**Directive:**
Check each line of the records below and collect those that include the word "Eingang".

**Source data:**
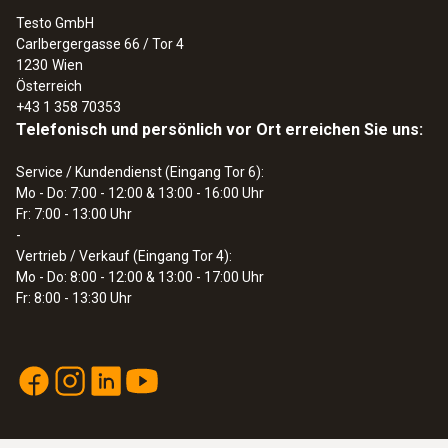
Testo GmbH
Carlbergergasse 66 / Tor 4
1230
Wien
Österreich
+43 1 358 70353
Telefonisch und persönlich vor Ort erreichen Sie uns:
Service / Kundendienst (Eingang Tor 6):
Mo - Do: 7:00 - 12:00 & 13:00 - 16:00 Uhr
Fr: 7:00 - 13:00 Uhr
-
Vertrieb / Verkauf (Eingang Tor 4):
Mo - Do: 8:00 - 12:00 & 13:00 - 17:00 Uhr
Fr: 8:00 - 13:30 Uhr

**Completed exercise:**
Service / Kundendienst (Eingang Tor 6):
Vertrieb / Verkauf (Eingang Tor 4):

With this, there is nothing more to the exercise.